◆ Source material
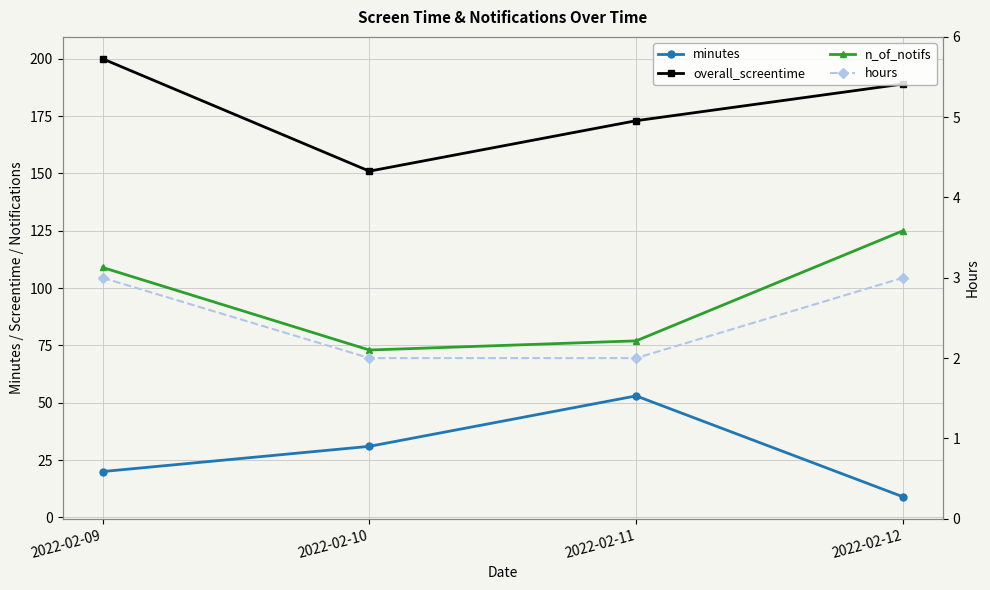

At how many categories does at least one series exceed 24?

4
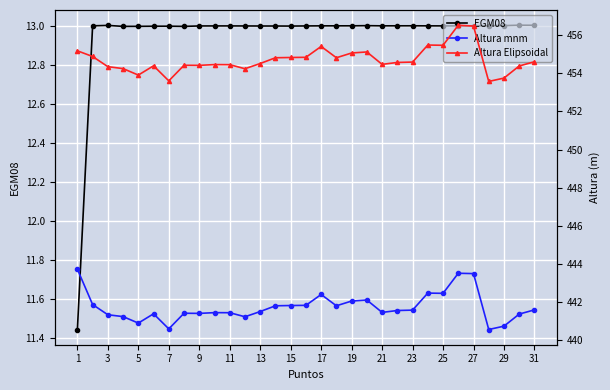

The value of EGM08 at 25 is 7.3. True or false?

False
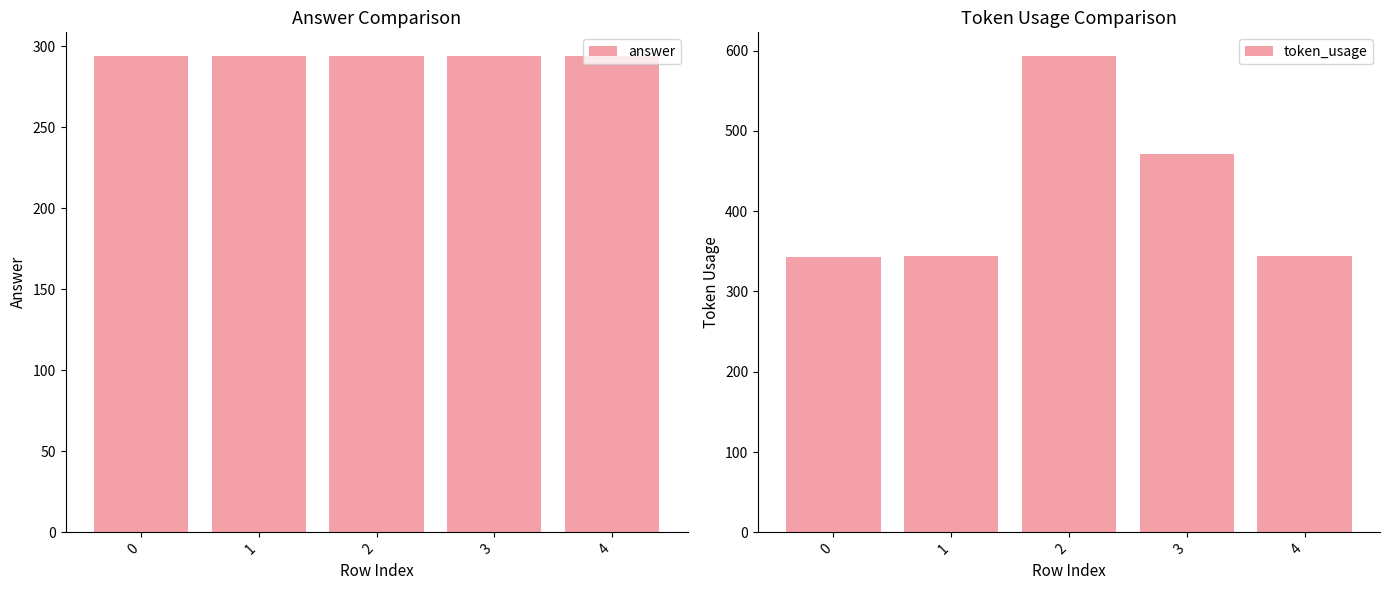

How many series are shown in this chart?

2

...

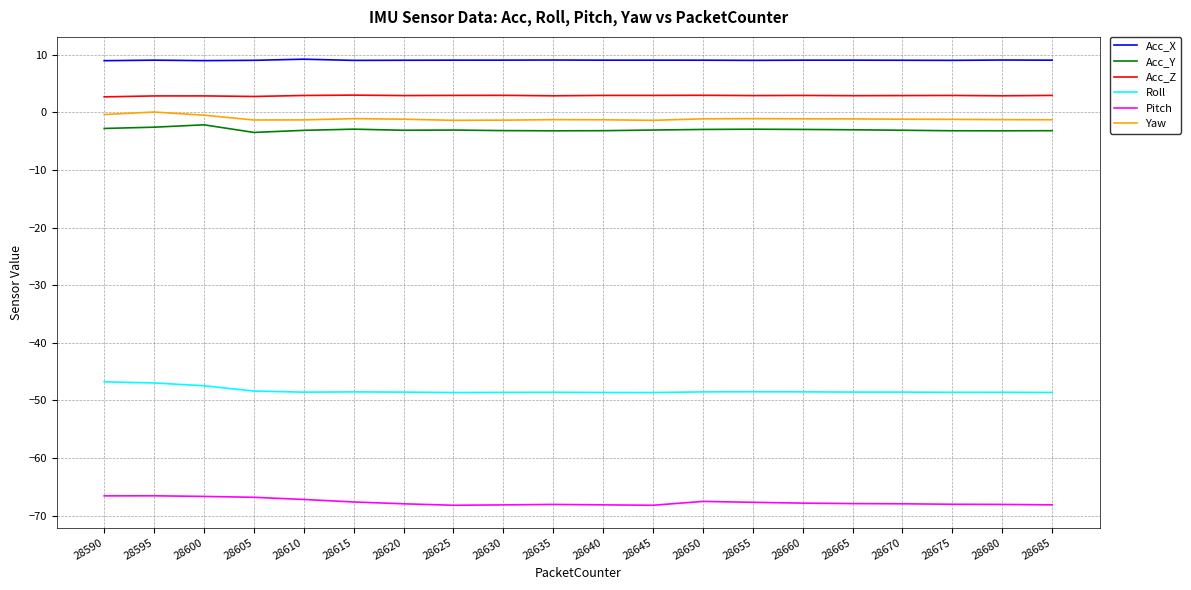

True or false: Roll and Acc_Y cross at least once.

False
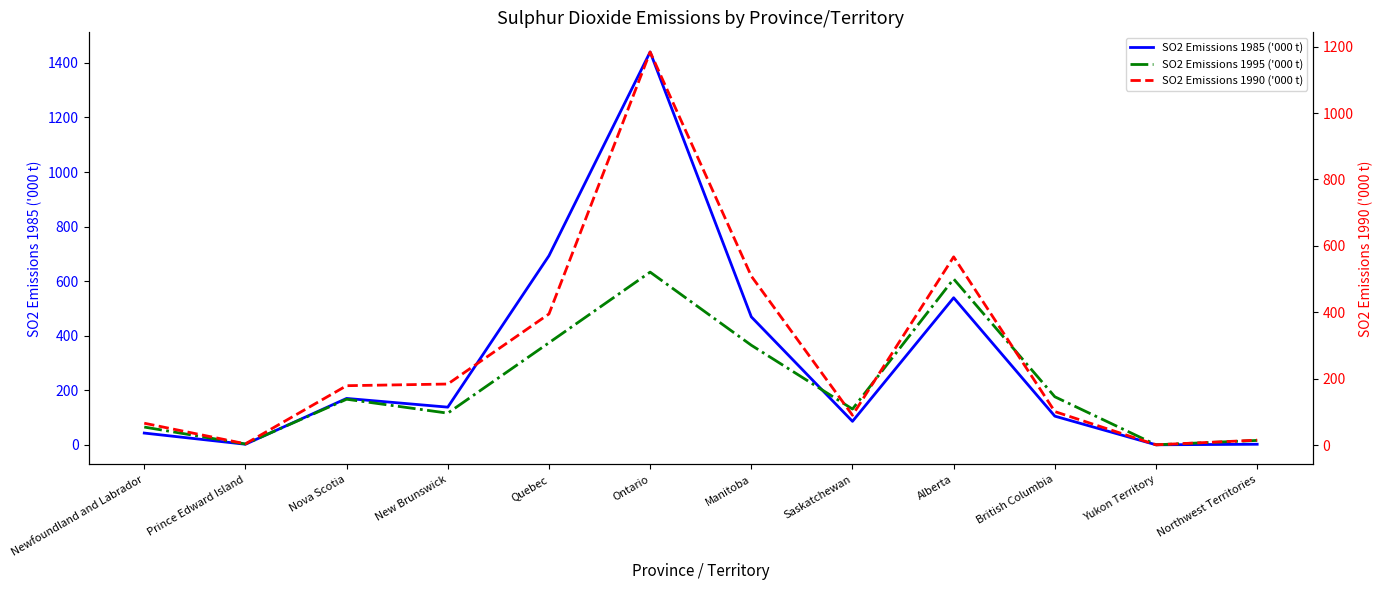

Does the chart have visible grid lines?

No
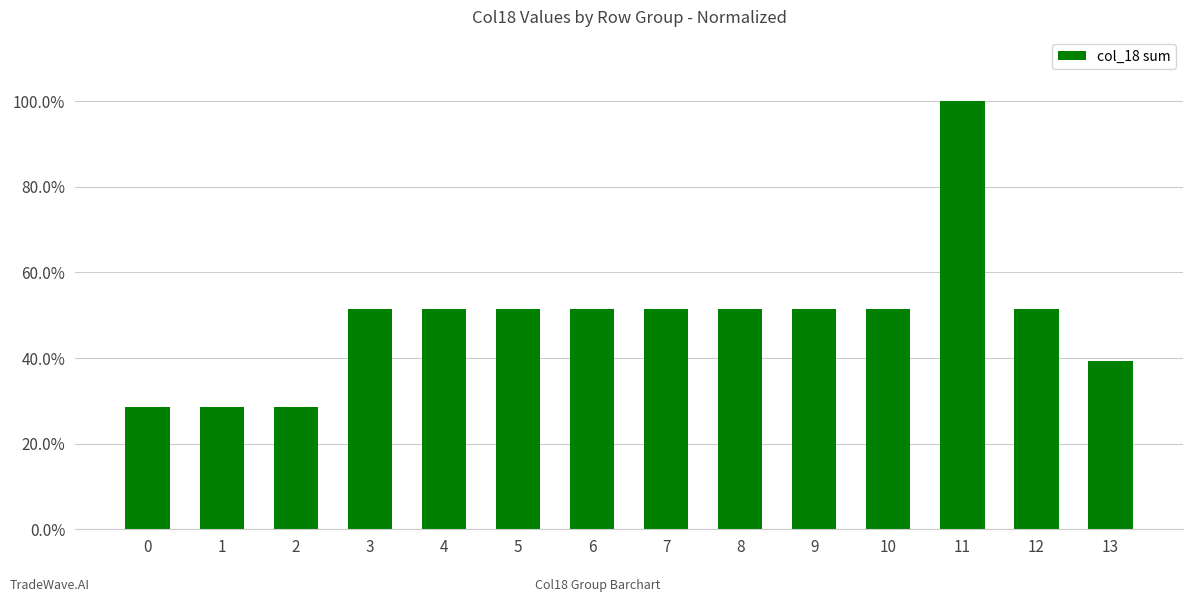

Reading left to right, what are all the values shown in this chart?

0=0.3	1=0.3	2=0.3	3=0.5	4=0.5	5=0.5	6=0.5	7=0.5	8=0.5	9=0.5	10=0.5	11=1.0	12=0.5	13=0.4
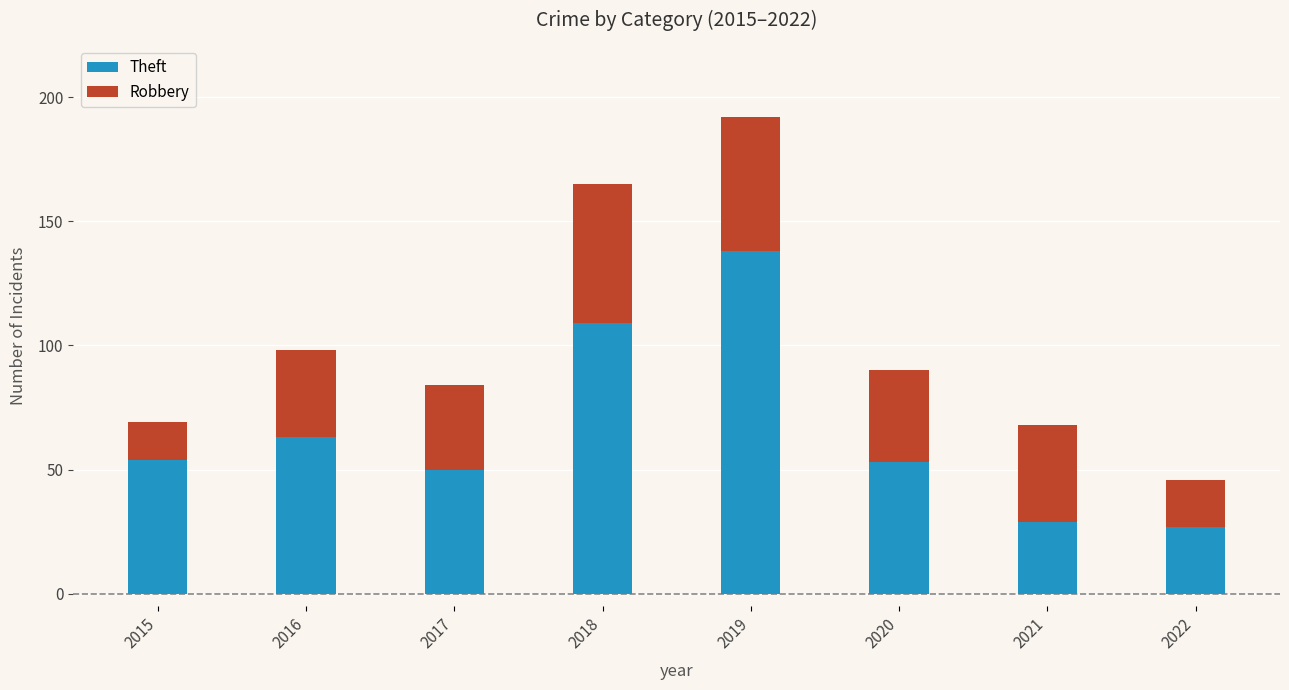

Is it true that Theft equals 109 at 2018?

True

◆ Exercise instructions
Render everything from the line containing "At how many" down to the line containing "How many series are shown in this chart?" as a JSON list of strings, one per line, with blank lines and pictures left out.

◆ Written response
[
  "At how many categories does at least one series exceed 24?",
  "4",
  "The value of EGM08 at 25 is 7.3. True or false?",
  "False",
  "How many series are shown in this chart?"
]